Kawanishi Hiroaki, Matsui Yoshiyuki, Ito Masaaki, Watanabe Jun, Takahashi Takeshi, Nishizawa Koji, Nishiyama Hiroyuki, Kamoto Toshiyuki, Mikami Yoshiki, Tanaka Yoshinori, Jung Giman, Akiyama Hideo, Nobumasa Hitoshi, Guilford Parry, Reeve Anthony, Okuno Yasushi, Tsujimoto Gozoh, Nakamura Eijiro, Ogawa Osamu
Department of Urology, Graduate School of Medicine, Graduate School of Pharmaceutical Sciences, Kyoto University, Kyoto, Japan.
Clin Cancer Res. 2008 May 1;14(9):2579-87. doi: 10.1158/1078-0432.CCR-07-1922.
The purpose of this study was to identify proteins that are potentially involved in the tumor invasion of bladder cancer.
We searched for the candidate proteins by comparing the profiles of secreted proteins among the poorly invasive human bladder carcinoma cell line RT112 and the highly invasive cell line T24. The proteins isolated from cell culture supernatants were identified by shotgun proteomics. We found that CXCL1 is related to the tumor invasion of bladder cancer cells. We also evaluated whether the amount of the chemokine CXCL1 in the urine would be a potential marker for predicting the existence of invasive bladder tumors.

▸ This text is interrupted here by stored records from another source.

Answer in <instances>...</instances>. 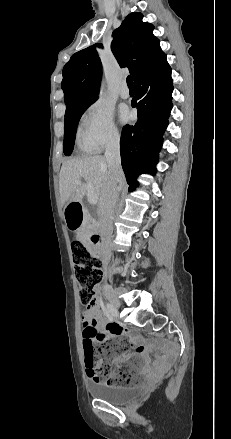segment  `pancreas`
I'll return each mask as SVG.
<instances>
[{"label": "pancreas", "mask_w": 231, "mask_h": 439, "mask_svg": "<svg viewBox=\"0 0 231 439\" xmlns=\"http://www.w3.org/2000/svg\"><path fill=\"white\" fill-rule=\"evenodd\" d=\"M84 227L88 228L90 227L92 224L95 223V219L88 213H85V219H84Z\"/></svg>", "instance_id": "pancreas-1"}]
</instances>
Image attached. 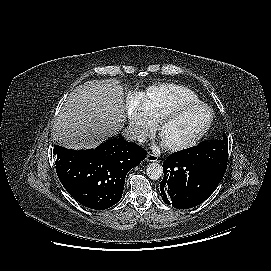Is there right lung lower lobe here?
I'll return each mask as SVG.
<instances>
[{
	"mask_svg": "<svg viewBox=\"0 0 271 271\" xmlns=\"http://www.w3.org/2000/svg\"><path fill=\"white\" fill-rule=\"evenodd\" d=\"M56 172L67 192L91 209H107L122 197L126 174L145 159L135 143L112 139L95 149L54 147Z\"/></svg>",
	"mask_w": 271,
	"mask_h": 271,
	"instance_id": "98d812e1",
	"label": "right lung lower lobe"
}]
</instances>
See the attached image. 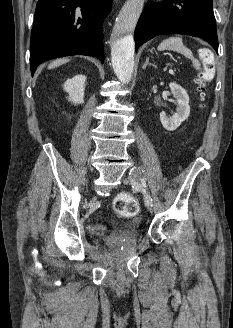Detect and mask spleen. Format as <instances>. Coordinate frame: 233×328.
<instances>
[{
  "mask_svg": "<svg viewBox=\"0 0 233 328\" xmlns=\"http://www.w3.org/2000/svg\"><path fill=\"white\" fill-rule=\"evenodd\" d=\"M159 51H164V50H171L175 51L177 53L182 54L188 59L192 60V65L196 70H200V63L197 59L194 58L192 51L184 46L182 38L181 37H169L165 40H163L159 46H158Z\"/></svg>",
  "mask_w": 233,
  "mask_h": 328,
  "instance_id": "3e777b00",
  "label": "spleen"
}]
</instances>
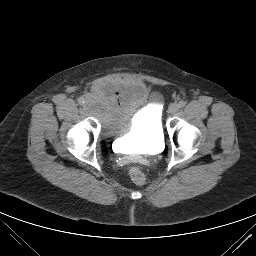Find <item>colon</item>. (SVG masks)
<instances>
[{"label": "colon", "mask_w": 256, "mask_h": 256, "mask_svg": "<svg viewBox=\"0 0 256 256\" xmlns=\"http://www.w3.org/2000/svg\"><path fill=\"white\" fill-rule=\"evenodd\" d=\"M129 176L131 180L138 185H142L145 183V180H146L145 174L140 168L136 166H133L129 169Z\"/></svg>", "instance_id": "1"}]
</instances>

Higher amount of CXCL1 was secreted from highly invasive bladder carcinoma cell lines and this chemokine modulated the invasive ability of those cells in vitro. It was revealed that CXCL1 regulated the expression of matrix metalloproteinase-13 in vitro and higher expression of CXCL1 was associated with higher pathologic stages in bladder cancer in vivo. We also showed that urinary CXCL1 levels were significantly higher in patients with invasive bladder cancer (pT1-4) than those with noninvasive pTa tumors (P = 0.0028) and normal control (P < 0.0001). Finally, it was shown that CXCL1 was an independent factor for predicting the bladder cancer with invasive phenotype.

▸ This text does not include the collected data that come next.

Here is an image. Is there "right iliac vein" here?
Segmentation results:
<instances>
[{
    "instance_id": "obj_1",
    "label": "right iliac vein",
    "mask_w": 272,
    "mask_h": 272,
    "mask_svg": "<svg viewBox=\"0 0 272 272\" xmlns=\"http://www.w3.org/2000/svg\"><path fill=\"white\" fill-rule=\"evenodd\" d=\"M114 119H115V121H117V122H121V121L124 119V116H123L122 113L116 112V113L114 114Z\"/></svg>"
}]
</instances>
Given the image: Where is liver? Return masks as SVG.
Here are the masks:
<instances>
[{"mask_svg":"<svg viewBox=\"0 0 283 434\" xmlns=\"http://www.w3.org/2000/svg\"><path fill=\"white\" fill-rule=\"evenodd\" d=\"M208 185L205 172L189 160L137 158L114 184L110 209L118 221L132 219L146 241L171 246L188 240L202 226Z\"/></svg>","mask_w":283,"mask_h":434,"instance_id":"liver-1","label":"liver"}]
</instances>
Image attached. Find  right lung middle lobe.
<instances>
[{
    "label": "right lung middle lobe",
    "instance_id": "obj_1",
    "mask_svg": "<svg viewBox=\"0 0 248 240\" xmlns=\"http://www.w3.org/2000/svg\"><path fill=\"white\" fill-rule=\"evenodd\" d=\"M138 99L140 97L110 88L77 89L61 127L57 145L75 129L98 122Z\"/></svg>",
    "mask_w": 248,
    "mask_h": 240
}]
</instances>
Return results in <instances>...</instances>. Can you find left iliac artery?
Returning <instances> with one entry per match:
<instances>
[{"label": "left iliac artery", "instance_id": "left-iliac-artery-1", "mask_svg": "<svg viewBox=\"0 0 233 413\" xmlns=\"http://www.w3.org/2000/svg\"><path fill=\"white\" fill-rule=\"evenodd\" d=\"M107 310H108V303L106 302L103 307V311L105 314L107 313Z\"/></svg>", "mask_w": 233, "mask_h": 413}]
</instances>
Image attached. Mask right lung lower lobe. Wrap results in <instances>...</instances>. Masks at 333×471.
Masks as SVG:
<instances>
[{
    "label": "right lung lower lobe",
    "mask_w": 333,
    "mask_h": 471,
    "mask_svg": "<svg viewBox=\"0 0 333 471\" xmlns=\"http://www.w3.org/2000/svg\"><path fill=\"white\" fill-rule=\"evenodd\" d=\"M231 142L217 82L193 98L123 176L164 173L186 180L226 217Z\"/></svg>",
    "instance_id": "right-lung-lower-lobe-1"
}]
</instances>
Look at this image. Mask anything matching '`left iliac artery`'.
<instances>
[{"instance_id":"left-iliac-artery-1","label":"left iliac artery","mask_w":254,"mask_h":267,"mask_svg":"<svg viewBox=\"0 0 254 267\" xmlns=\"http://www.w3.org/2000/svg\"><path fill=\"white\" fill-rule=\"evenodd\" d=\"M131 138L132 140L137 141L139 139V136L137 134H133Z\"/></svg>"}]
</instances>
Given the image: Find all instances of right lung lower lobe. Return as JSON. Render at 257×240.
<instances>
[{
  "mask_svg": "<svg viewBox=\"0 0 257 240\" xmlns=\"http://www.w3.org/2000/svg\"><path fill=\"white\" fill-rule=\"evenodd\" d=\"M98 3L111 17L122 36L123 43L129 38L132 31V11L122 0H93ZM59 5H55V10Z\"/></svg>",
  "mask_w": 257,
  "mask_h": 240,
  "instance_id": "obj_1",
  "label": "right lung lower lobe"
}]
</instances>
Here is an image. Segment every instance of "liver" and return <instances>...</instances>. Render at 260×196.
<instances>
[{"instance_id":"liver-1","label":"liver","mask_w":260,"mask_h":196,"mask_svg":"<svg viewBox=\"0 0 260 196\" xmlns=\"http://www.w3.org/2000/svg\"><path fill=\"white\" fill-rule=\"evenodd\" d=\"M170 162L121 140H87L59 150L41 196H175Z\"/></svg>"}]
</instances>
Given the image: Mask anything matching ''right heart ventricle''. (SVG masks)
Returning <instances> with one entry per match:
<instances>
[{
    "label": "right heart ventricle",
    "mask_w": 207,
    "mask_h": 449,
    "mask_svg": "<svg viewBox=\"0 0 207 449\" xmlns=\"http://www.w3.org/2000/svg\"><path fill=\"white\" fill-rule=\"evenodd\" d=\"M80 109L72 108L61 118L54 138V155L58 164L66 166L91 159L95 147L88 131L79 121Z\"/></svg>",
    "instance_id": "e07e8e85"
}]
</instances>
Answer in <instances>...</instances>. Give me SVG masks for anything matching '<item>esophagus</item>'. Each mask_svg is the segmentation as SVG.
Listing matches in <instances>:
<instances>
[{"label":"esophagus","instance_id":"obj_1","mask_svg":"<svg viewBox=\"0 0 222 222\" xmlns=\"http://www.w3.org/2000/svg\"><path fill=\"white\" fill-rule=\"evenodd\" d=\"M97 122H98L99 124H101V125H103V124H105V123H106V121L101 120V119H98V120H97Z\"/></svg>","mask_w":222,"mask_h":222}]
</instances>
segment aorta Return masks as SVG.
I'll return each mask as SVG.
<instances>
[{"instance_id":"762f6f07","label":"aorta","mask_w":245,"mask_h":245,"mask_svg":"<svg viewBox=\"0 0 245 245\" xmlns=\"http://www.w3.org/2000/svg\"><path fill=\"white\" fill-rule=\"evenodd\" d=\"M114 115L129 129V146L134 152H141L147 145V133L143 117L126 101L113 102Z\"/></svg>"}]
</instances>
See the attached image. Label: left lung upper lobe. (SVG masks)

Our results suggest that CXCL1 modulates the invasive abilities of bladder cancer cells and this chemokine may be a potential candidate of urinary biomarker for invasive bladder cancer and a possible therapeutic target for preventing tumor invasion.
本研究旨在鉴定可能参与膀胱癌肿瘤侵袭的蛋白质。
我们通过比较低侵袭性人膀胱癌细胞系RT112和高侵袭性细胞系T24之间的分泌蛋白谱来寻找候选蛋白质。从细胞培养上清液中分离出的蛋白质通过鸟枪法蛋白质组学进行鉴定。我们发现CXCL1与膀胱癌细胞的肿瘤侵袭有关。我们还评估了尿液中趋化因子CXCL1的量是否会成为预测侵袭性膀胱肿瘤存在的潜在标志物。
高侵袭性膀胱癌细胞系分泌的CXCL1量更高,并且这种趋化因子在体外调节了这些细胞的侵袭能力。结果显示,CXCL1在体外调节基质金属蛋白酶-13的表达,并且在体内CXCL1的高表达与膀胱癌的更高病理分期相关。我们还表明,侵袭性膀胱癌患者(pT1-4)的尿液CXCL1水平显著高于非侵袭性pTa肿瘤患者(P = 0.0028)和正常对照(P < 0.0001)。最后,结果表明CXCL1是预测具有侵袭性表型膀胱癌的独立因素。
我们的结果表明,CXCL1调节膀胱癌细胞的侵袭能力,并且这种趋化因子可能是侵袭性膀胱癌尿液生物标志物的潜在候选者以及预防肿瘤侵袭的可能治疗靶点。